**DIRECTIVE:**
Retype nothing except the lines below from the one with "快適！ニンテンドースイッ" through the one with "Gids voor kleine", exactly, with images left out.

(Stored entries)
>>>
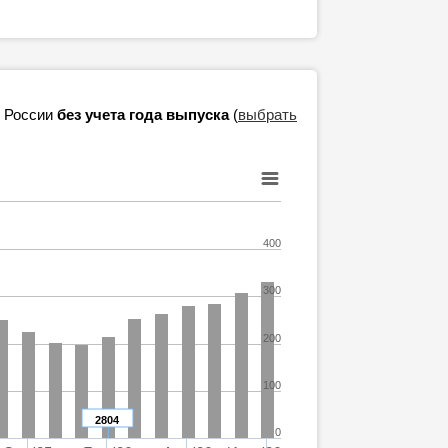
в России
без учета года выпуска
(
выбрать
400
300
200
100
2804
0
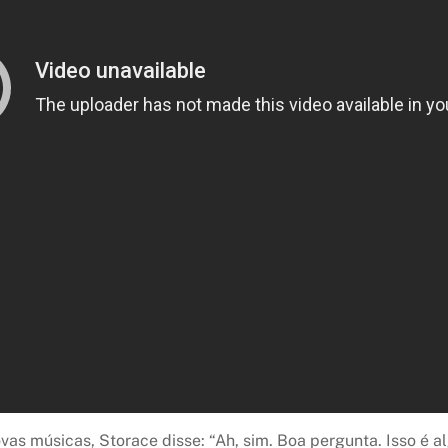
vas músicas, Storace disse: “Ah, sim. Boa pergunta. Isso é a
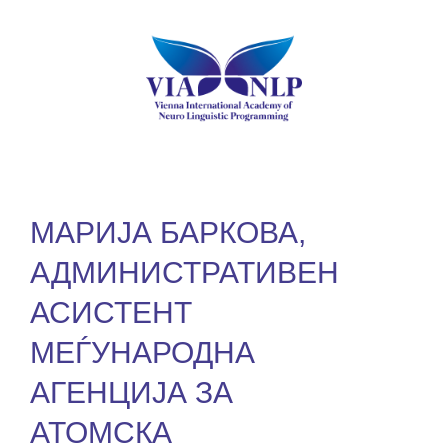
МАРИЈА БАРКОВА,
АДМИНИСТРАТИВЕН
АСИСТЕНТ
МЕЃУНАРОДНА
АГЕНЦИЈА ЗА
АТОМСКА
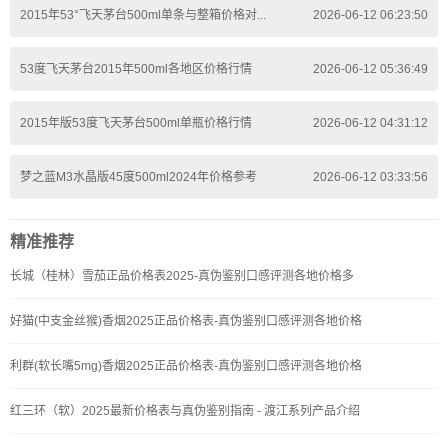
2015年53°飞天茅台500ml单条与整箱价格对...
2026-06-12 06:23:50
53度飞天茅台2015年500ml各地区价格行情
2026-06-12 05:36:49
2015年版53度飞天茅台500ml单瓶价格行情
2026-06-12 04:31:12
梦之蓝M3水晶版45度500ml2024年价格参考
2026-06-12 03:33:56
精准推荐
长城（桂林）雪茄正品价格表2025-真伪鉴别口感评测各地价格多
好猫(中支金丝猴)香烟2025正品价格表-真伪鉴别口感评测各地价格
利群(软长嘴5mg)香烟2025正品价格表-真伪鉴别口感评测各地价格
红三环（软）2025最新价格表与真伪鉴别指南 - 渡江系列产品介绍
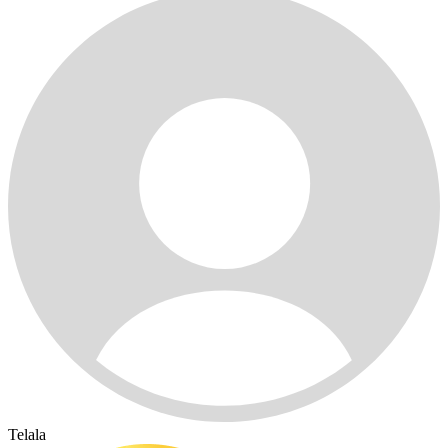
Telala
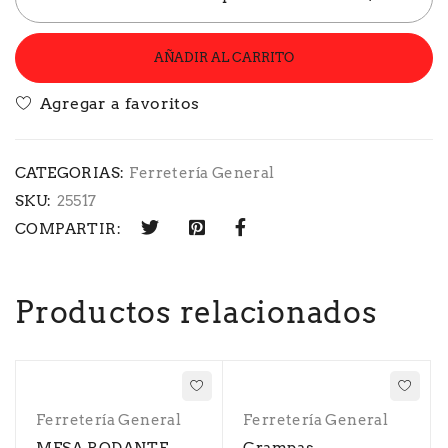
AÑADIR AL CARRITO
CATEGORIAS:
Ferretería General
SKU:
25517
COMPARTIR:
Productos relacionados
Ferretería General
Ferretería General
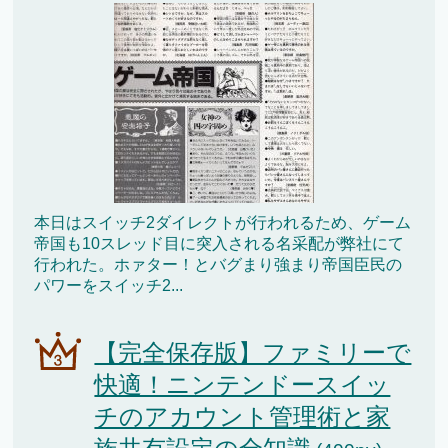
本日はスイッチ2ダイレクトが行われるため、ゲーム
帝国も10スレッド目に突入される名采配が弊社にて
行われた。ホァター！とバグまり強まり帝国臣民の
パワーをスイッチ2...
【完全保存版】ファミリーで
快適！ニンテンドースイッ
チのアカウント管理術と家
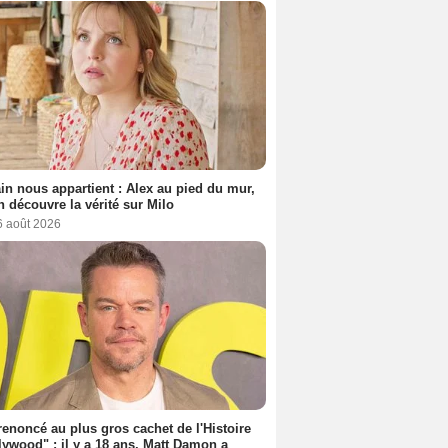
n nous appartient : Alex au pied du mur,
h découvre la vérité sur Milo
6 août 2026
 renoncé au plus gros cachet de l'Histoire
lywood" : il y a 18 ans, Matt Damon a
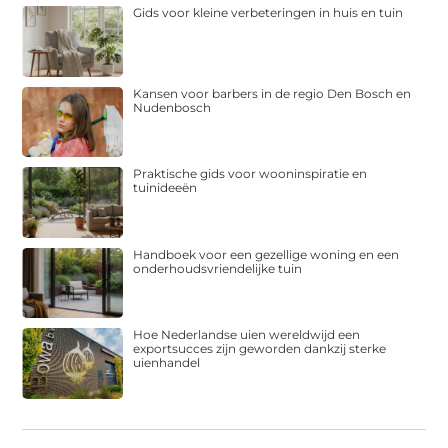
Gids voor kleine verbeteringen in huis en tuin
Kansen voor barbers in de regio Den Bosch en
Nudenbosch
Praktische gids voor wooninspiratie en
tuinideeën
Handboek voor een gezellige woning en een
onderhoudsvriendelijke tuin
Hoe Nederlandse uien wereldwijd een
exportsucces zijn geworden dankzij sterke
uienhandel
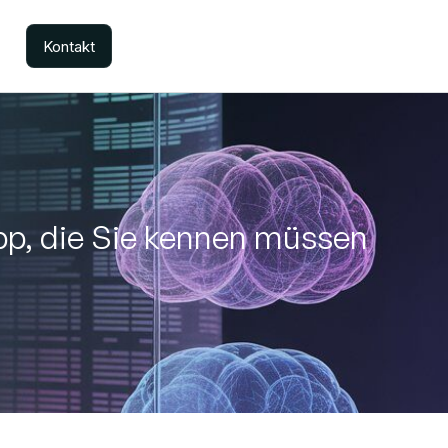
Kontakt
pp, die Sie kennen müssen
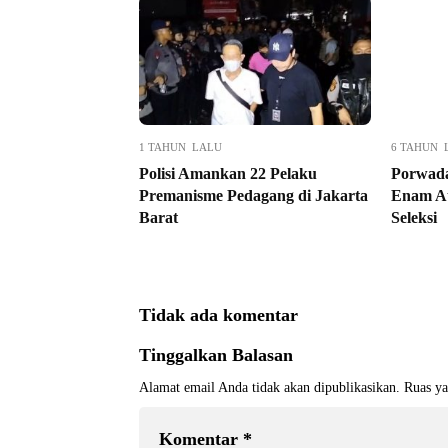
1 TAHUN LALU
6 TAHUN 
Polisi Amankan 22 Pelaku
Porwada
Premanisme Pedagang di Jakarta
Enam At
Barat
Seleksi
Tidak ada komentar
Tinggalkan Balasan
Alamat email Anda tidak akan dipublikasikan.
Ruas ya
Komentar
*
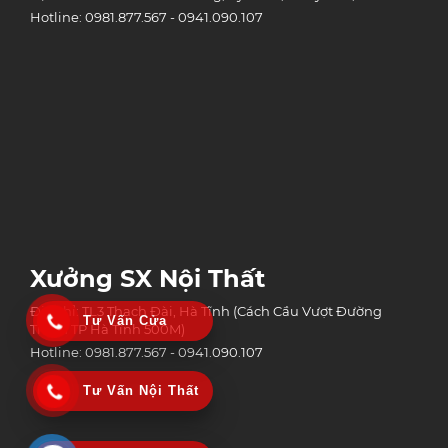
Hotline: 0981.877.567 - 0941.090.107
Xưởng SX Nội Thất
Địa chỉ: TL3 Thạch Đài, Hà Tĩnh (Cách Cầu Vượt Đường
Tư Vấn Cửa
Tránh TP Hà Tĩnh 500M)
Hotline: 0981.877.567 - 0941.090.107
Tư Vấn Nội Thất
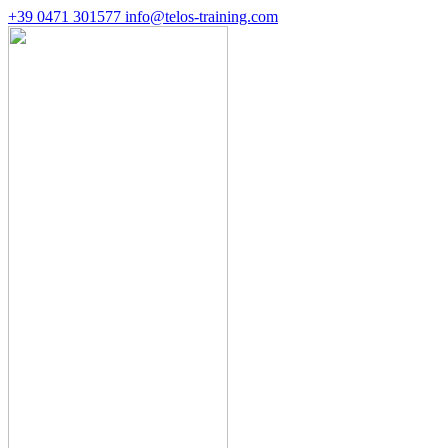
+39 0471 301577
info@telos-training.com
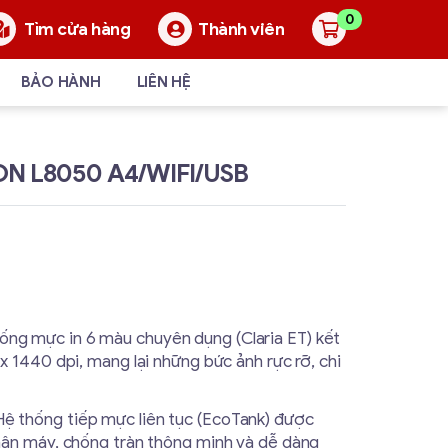
0
Thành viên
Tìm cửa hàng
BẢO HÀNH
LIÊN HỆ
N L8050 A4/WIFI/USB
ống mực in 6 màu chuyên dụng (Claria ET) kết
x 1440 dpi, mang lại những bức ảnh rực rỡ, chi
ệ thống tiếp mực liên tục (EcoTank) được
hân máy, chống tràn thông minh và dễ dàng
<<<
**SOLUTION FOR THIS PROBLEM:**
快適！ニンテンドースイッ
チのアカウント管理術と家
n nous appartient : Alex au pied du mur,
h découvre la vérité sur Milo
6 août 2026
 renoncé au plus gros cachet de l'Histoire
lywood" : il y a 18 ans, Matt Damon a
Gids voor kleine verbeteringen in huis en tuin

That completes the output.